** INFORMATION GIVEN **

━━━━━━

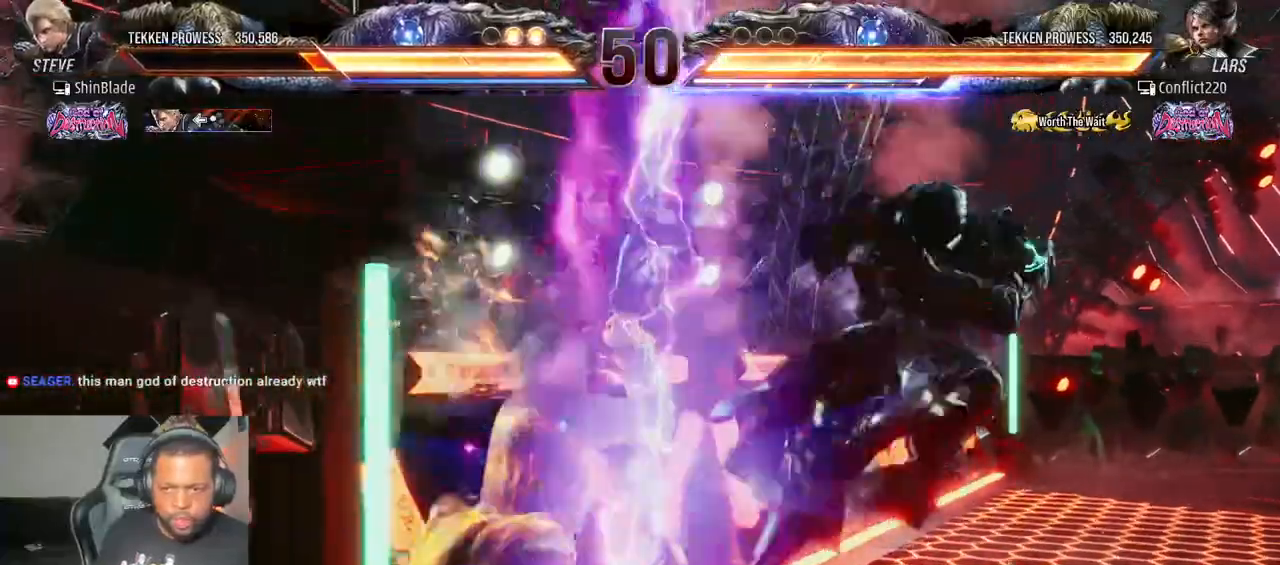
{"buttons": ["CIRCLE", "R2"], "left_stick": "center", "right_stick": "center", "events": [[67, "DPAD_DOWN", "up"], [200, "DPAD_LEFT", "up"], [450, "CIRCLE", "down"], [483, "R2", "down"]]}
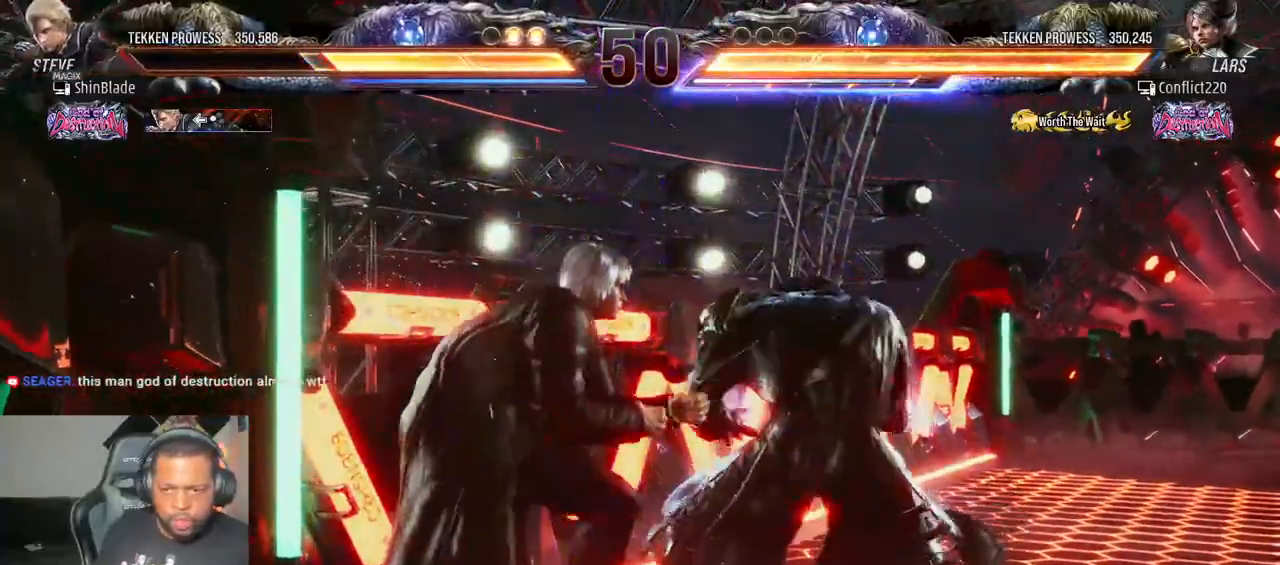
{"buttons": ["R2", "DPAD_RIGHT"], "left_stick": "center", "right_stick": "center"}
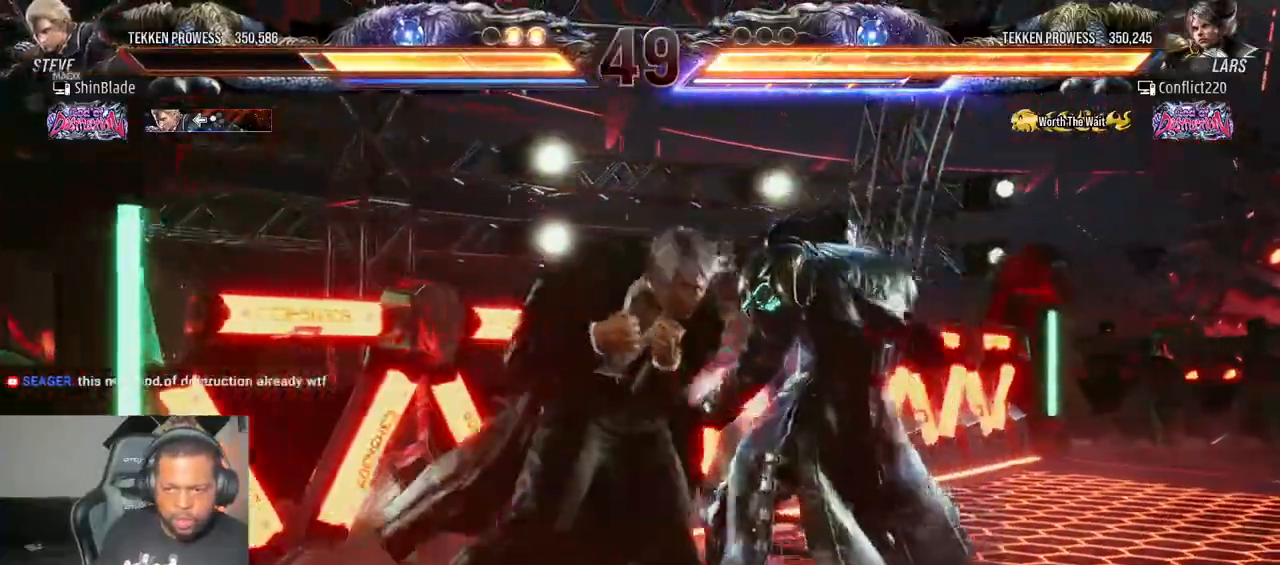
{"buttons": ["SQUARE", "TRIANGLE", "DPAD_LEFT"], "left_stick": "center", "right_stick": "center"}
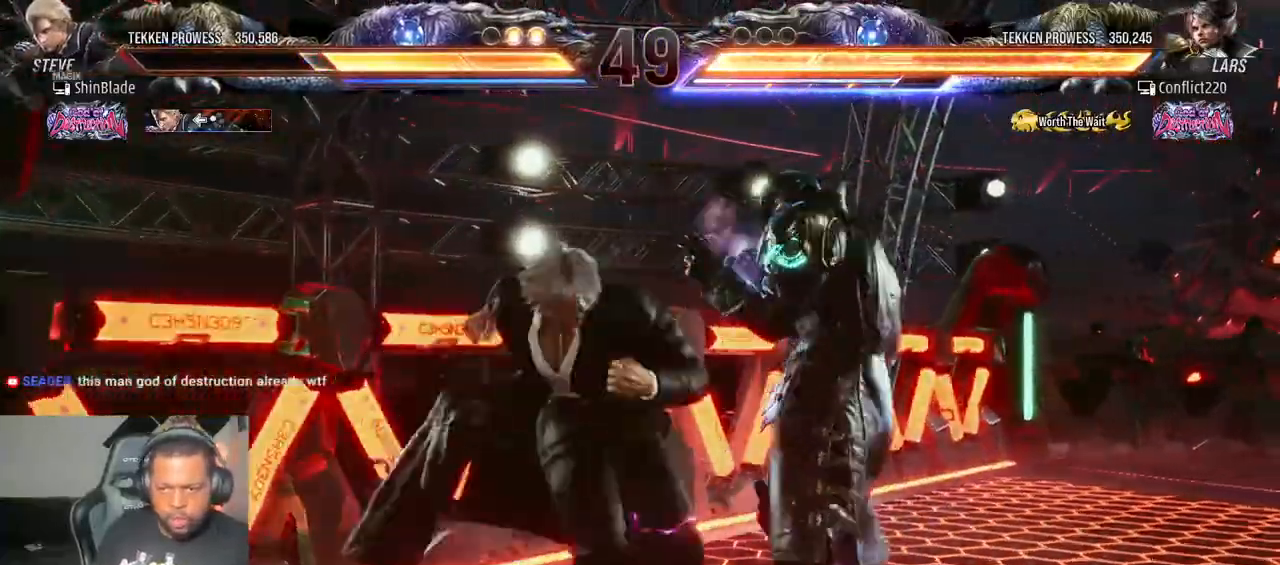
{"buttons": ["SQUARE", "TRIANGLE", "DPAD_LEFT"], "left_stick": "center", "right_stick": "center"}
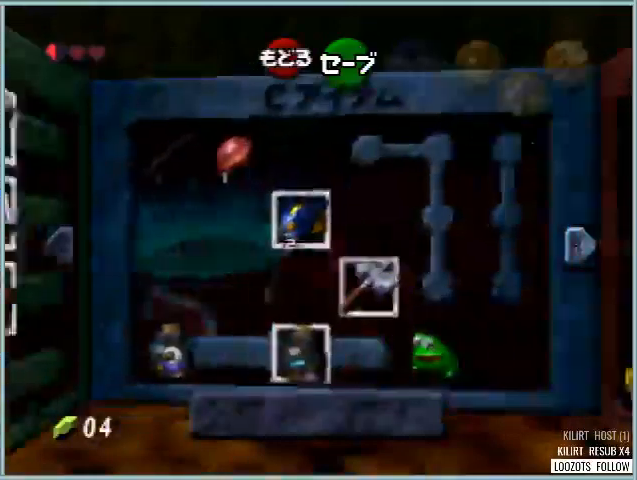
Gameplay with a controller (Nintendo layout); each line is a JSON object with the inputs held at the frame after it. "events" lists button and stick changes between this image and that frame as [ms after this image, input, new state], when the widget could be followed in between. Not read: L1 L3 R3.
{"buttons": [], "left_stick": "left", "events": [[41, "Z", "up"], [458, "left_stick", "left"]]}
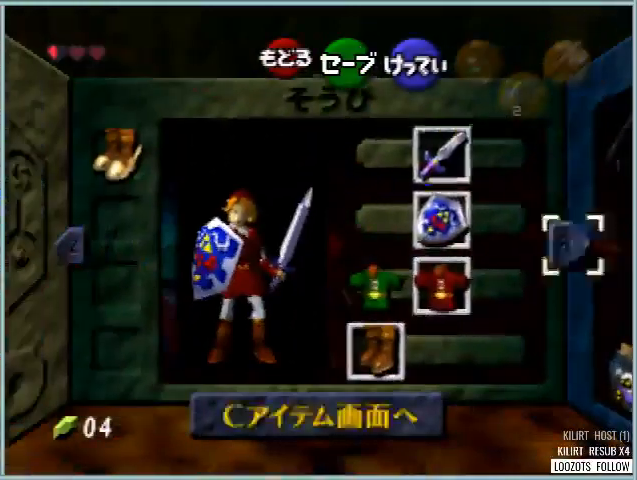
{"buttons": [], "left_stick": "down", "events": [[125, "left_stick", "center"], [209, "left_stick", "down"]]}
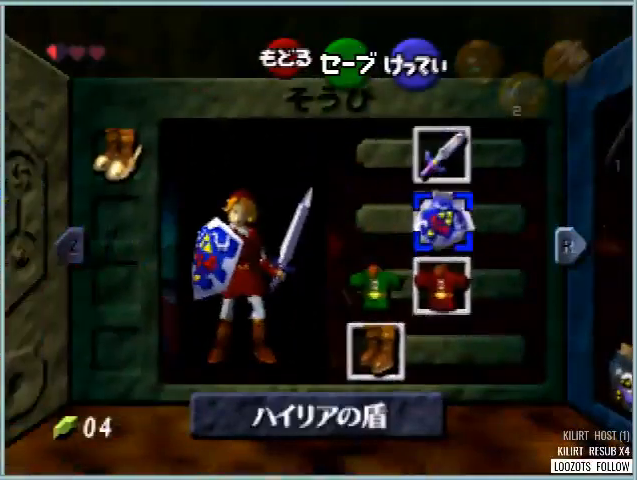
{"buttons": [], "left_stick": "center", "events": [[83, "left_stick", "center"], [166, "left_stick", "left"], [292, "left_stick", "center"], [375, "A", "down"], [500, "A", "up"]]}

━━━━━━

** HOW TO COMPLETE THIS TASK **
I'd like the number of lines in the listing above that contain the string "down", and only the number.

** ANSWER AREA **
3